Going any further than that really isn't necessary, that's what the outrage is all about.

If you had the ability to purchase TALF eligible debt, which means you had to be a QIB or other Investment Act eligible purchasers AND you had a sufficient amount of capital to purchase the assets, anybody on this board could have purchased the assets. There are plenty of companies that bought TALF eligible debt and financed it through the Fed, far more just paid cash.

As far as the "Free" money, the government was effectively taking super-senior AAA risk in asset classes that were very well known and weren't prone to the downturn.

It is a *FACT* that many companies which financed their debt with TALF eligible assets were able to finance their securitizations far more effectively post-TALF than pre-TALF. Those companies range from Avis-Budget to Ford. TALF is widely credited with saving the securitiation market and, without it, several companies would likely have had major problems for no reason at all. For example, Avis-Budget's own stock price dropped to .34, all because their bonds were about to mature and many doubted they could refinance the vehicle fleet while the credit markets were frozen.

Just how many people would have been out of a job if CAR had fallen? Who would have been able to step in? Certainly not Hertz, Enterprise or DTAG - all were having the same issue. This despite all of them having good business models.


It's easy to get pissy and thrash your arms and legs in fury without actually researching the issue.
 

Jhhnn

IN MEMORIAM
Nov 11, 1999
62,365
14,681
136
A black hole of irony has just formed, and its density threatens all life as we know it.

Be afraid. Be very afraid.

Hey, Chucky2's call for support worked!

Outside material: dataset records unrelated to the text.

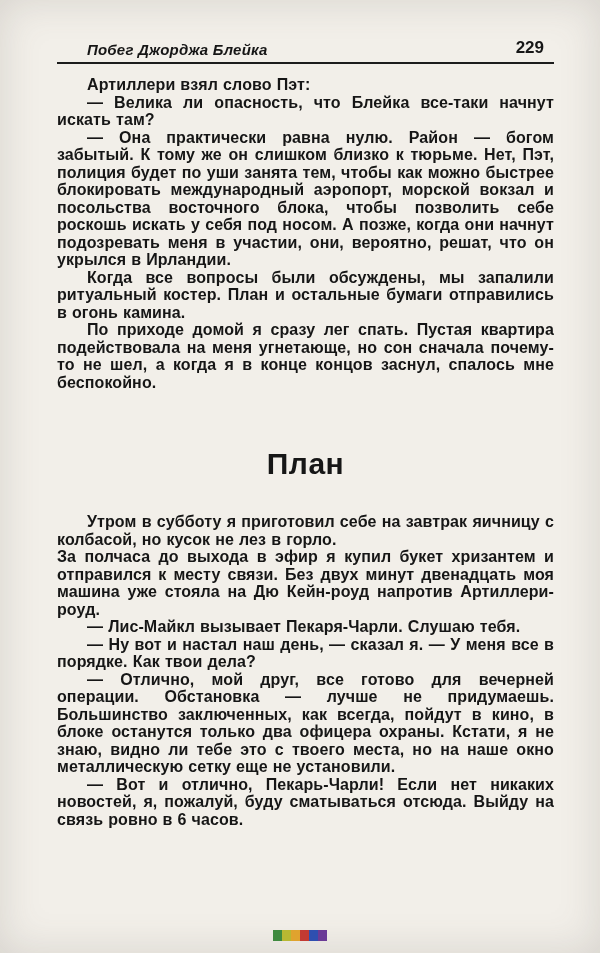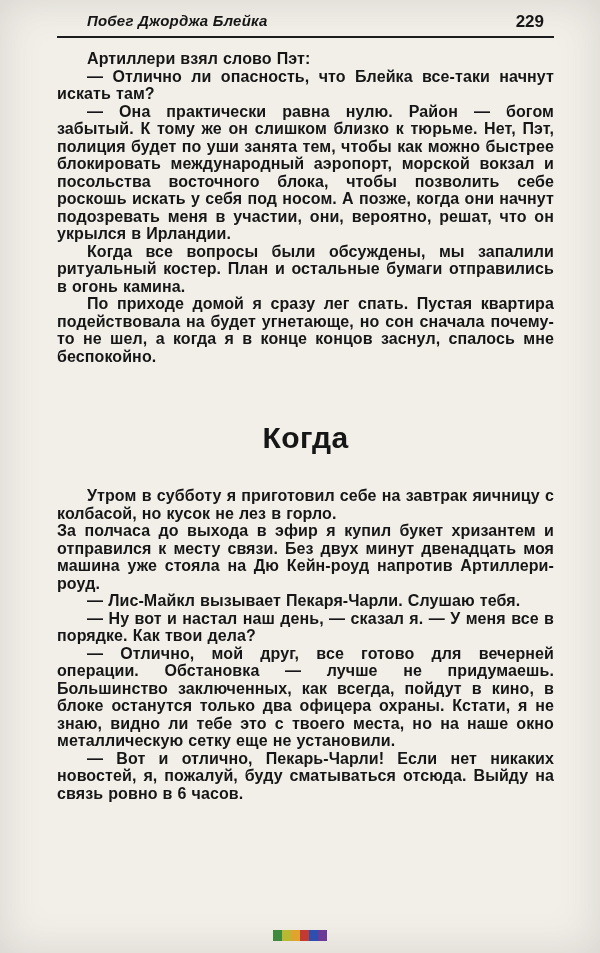--- a/index.html
+++ b/index.html
@@ -18,34 +18,35 @@
   }
   .page {
     position: absolute;
     left: 57px;
     top: 10px;
     width: 497px;
   }
   .header {
     display: flex;
     justify-content: space-between;
-    align-items: flex-start;
+    align-items: flex-end;
     padding: 2px 0 4px 0;
   }
   .running-title {
     font-style: italic;
     font-weight: 700;
     font-size: 15px;
     letter-spacing: 0.2px;
     padding-left: 30px;
   }
   .page-number {
     font-weight: 700;
     font-size: 17px;
     padding-right: 10px;
+    margin-top: 26px;
   }
   .header-rule {
     height: 2px;
     background: #1c1c1c;
     border: none;
     margin: 0 0 12px 0;
   }
   .body-text p {
     margin: 0;
     font-size: 16px;
@@ -87,27 +88,27 @@
 <div class="page">
 
   <div class="header">
     <span class="running-title">Побег Джорджа Блейка</span>
     <span class="page-number">229</span>
   </div>
   <hr class="header-rule">
 
   <div class="body-text">
     <p>Артиллери взял слово Пэт:</p>
-    <p>— Отлично ли опасность, что Блейка все-таки начнут искать там?</p>
+    <p>— Велика ли опасность, что Блейка все-таки начнут искать там?</p>
     <p>— Она практически равна нулю. Район — богом забытый. К тому же он слишком близко к тюрьме. Нет, Пэт, полиция будет по уши занята тем, чтобы как можно быстрее блокировать международный аэропорт, морской вокзал и посольства восточного блока, чтобы позволить себе роскошь искать у себя под носом. А позже, когда они начнут подозревать меня в участии, они, вероятно, решат, что он укрылся в Ирландии.</p>
     <p>Когда все вопросы были обсуждены, мы запалили ритуальный костер. План и остальные бумаги отправились в огонь камина.</p>
-    <p>По приходе домой я сразу лег спать. Пустая квартира подействовала на будет угнетающе, но сон сначала почему-то не шел, а когда я в конце концов заснул, спалось мне беспокойно.</p>
+    <p>По приходе домой я сразу лег спать. Пустая квартира подействовала на меня угнетающе, но сон сначала почему-то не шел, а когда я в конце концов заснул, спалось мне беспокойно.</p>
   </div>
 
-  <div class="chapter-title">Когда</div>
+  <div class="chapter-title">План</div>
 
   <div class="body-text">
     <p>Утром в субботу я приготовил себе на завтрак яичницу с колбасой, но кусок не лез в горло.</p>
     <p class="flush">За полчаса до выхода в эфир я купил букет хризантем и отправился к месту связи. Без двух минут двенадцать моя машина уже стояла на Дю Кейн-роуд напротив Артиллери-роуд.</p>
     <p>— Лис-Майкл вызывает Пекаря-Чарли. Слушаю тебя.</p>
     <p>— Ну вот и настал наш день, — сказал я. — У меня все в порядке. Как твои дела?</p>
     <p>— Отлично, мой друг, все готово для вечерней операции. Обстановка — лучше не придумаешь. Большинство заключенных, как всегда, пойдут в кино, в блоке останутся только два офицера охраны. Кстати, я не знаю, видно ли тебе это с твоего места, но на наше окно металлическую сетку еще не установили.</p>
     <p>— Вот и отлично, Пекарь-Чарли! Если нет никаких новостей, я, пожалуй, буду сматываться отсюда. Выйду на связь ровно в 6 часов.</p>
   </div>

Another post containing nothing but derision!

I'd ask that you back it up it with some sort of facts, figures or other support, but you obviously can't... there's been ample opportunity.

Confronted with the truth, Righties just dig in their heels, and deny, deny, deny, hurling insults as a means of making the truth just go away...
 

a777pilot

Diamond Member
Apr 26, 2011
4,261
21
81
I want to know if this country is making interest money off of these loans. We sure could use it.
 

chucky2

Lifer
Dec 9, 1999
10,016
36
86
Hey, Chucky2's call for support worked! Another post containing nothing but derision!

I'd ask that you back it up it with some sort of facts, figures or other support, but you obviously can't... there's been ample opportunity.

Confronted with the truth, Righties just dig in their heels, and deny, deny, deny, hurling insults as a means of making the truth just go away...

Keeps getting better and better.... :D:thumbsup:
 

Demo24

Diamond Member
Aug 5, 2004
8,356
9
81
I want to know if this country is making interest money off of these loans. We sure could use it.


Of course. "The Fed's payments to the Treasury made up 3.5 percent of all federal revenue in 2010 — nearly $76 billion"

http://factcheck.org/2011/07/fiscal-factcheck/


I didn't bother to read the whole thread in depth. Seems like people made a knee-jerk reaction over 16 trillion, without realizing that money isn't just 'lost'.
 

blackangst1

Lifer
Feb 23, 2005
22,902
2,359
126
Im not sure why the word secret is being used. Its pretty common knowledge the fed sent money overseas with bailout money, its just the extent was unknown.